Richiesta scritta:
Nel testo su Rocky riportato più avanti, quali sono tutti i nomi con cui vengono chiamate le persone che ce l'hanno fatta proprio come Rocky Balboa?

Testo di lettura:
===

Nel mito di Rocky lungo le strade di Philadelphia dove l'underdog è diventato campione

Un viaggio tra gli attuali eroi alla Balboa, la città identitaria americana e la comunità italiana presente dalla fine del 1700


RIPRODUZIONE RISERVATA © Copyright ANSA

 Li chiamano Rocky heroes, Rocky della vita reale, eroi alla Rocky, persone che ce l'hanno fatta proprio come Rocky Balboa, il piccolo pugile dilettante di Filadelfia che ha affrontato Apollo Creed, campione mondiale in carica dei pesi massimi, nel film del 1976 che ha dato la gloria a Sylvester Stallone.
A quasi 50 anni da quel primo film di una saga che ne conta ormai sei più tre spin off con Creed, Rocky resta un' icona di riferimento.  Da celebrare.

===

[Voci di dati raccolte]

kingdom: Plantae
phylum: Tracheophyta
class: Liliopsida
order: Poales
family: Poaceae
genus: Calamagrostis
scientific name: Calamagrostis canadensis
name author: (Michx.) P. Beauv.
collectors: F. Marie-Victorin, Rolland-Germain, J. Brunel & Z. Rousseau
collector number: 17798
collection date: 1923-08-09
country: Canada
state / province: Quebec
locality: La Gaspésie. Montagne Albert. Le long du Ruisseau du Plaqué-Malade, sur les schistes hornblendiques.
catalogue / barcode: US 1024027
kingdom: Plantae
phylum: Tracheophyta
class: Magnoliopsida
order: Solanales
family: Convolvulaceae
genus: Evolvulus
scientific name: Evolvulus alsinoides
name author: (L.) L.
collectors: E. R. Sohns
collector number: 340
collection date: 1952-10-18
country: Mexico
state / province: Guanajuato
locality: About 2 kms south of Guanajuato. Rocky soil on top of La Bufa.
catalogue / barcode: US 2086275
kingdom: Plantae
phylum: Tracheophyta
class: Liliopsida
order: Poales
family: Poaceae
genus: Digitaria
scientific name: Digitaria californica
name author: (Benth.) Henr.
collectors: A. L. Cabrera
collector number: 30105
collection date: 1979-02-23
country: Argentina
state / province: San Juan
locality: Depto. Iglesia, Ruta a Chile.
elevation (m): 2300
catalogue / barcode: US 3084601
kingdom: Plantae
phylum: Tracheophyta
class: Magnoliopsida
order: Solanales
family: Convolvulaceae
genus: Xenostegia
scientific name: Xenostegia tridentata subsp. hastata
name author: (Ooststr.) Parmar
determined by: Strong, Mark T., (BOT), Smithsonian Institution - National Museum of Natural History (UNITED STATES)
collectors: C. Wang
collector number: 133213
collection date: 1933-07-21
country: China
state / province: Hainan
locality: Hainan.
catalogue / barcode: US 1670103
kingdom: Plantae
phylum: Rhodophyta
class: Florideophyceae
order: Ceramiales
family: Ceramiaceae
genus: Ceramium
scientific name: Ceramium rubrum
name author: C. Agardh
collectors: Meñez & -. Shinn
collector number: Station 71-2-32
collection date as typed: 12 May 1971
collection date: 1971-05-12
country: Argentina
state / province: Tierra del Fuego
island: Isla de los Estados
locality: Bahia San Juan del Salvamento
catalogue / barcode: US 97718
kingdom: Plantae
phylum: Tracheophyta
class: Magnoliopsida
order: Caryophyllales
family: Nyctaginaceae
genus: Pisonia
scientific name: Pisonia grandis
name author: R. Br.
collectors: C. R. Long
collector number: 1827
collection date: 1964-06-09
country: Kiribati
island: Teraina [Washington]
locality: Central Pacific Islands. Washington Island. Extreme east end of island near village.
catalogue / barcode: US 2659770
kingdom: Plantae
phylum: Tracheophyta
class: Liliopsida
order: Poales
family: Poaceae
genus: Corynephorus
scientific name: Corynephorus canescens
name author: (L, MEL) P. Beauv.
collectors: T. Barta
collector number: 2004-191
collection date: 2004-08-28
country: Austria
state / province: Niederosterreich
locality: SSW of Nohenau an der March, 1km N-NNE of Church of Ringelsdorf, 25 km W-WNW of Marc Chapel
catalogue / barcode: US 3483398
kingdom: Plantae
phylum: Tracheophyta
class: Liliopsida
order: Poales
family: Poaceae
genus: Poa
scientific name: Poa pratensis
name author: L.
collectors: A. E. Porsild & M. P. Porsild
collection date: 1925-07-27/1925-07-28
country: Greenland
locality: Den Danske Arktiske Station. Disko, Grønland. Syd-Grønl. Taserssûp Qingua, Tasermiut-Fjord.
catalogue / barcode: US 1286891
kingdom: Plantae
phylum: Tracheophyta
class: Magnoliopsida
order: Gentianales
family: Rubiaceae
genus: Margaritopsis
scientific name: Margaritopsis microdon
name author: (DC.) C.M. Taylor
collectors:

===

Risposta finale:
- Rocky heroes
- Rocky della vita reale
- eroi alla Rocky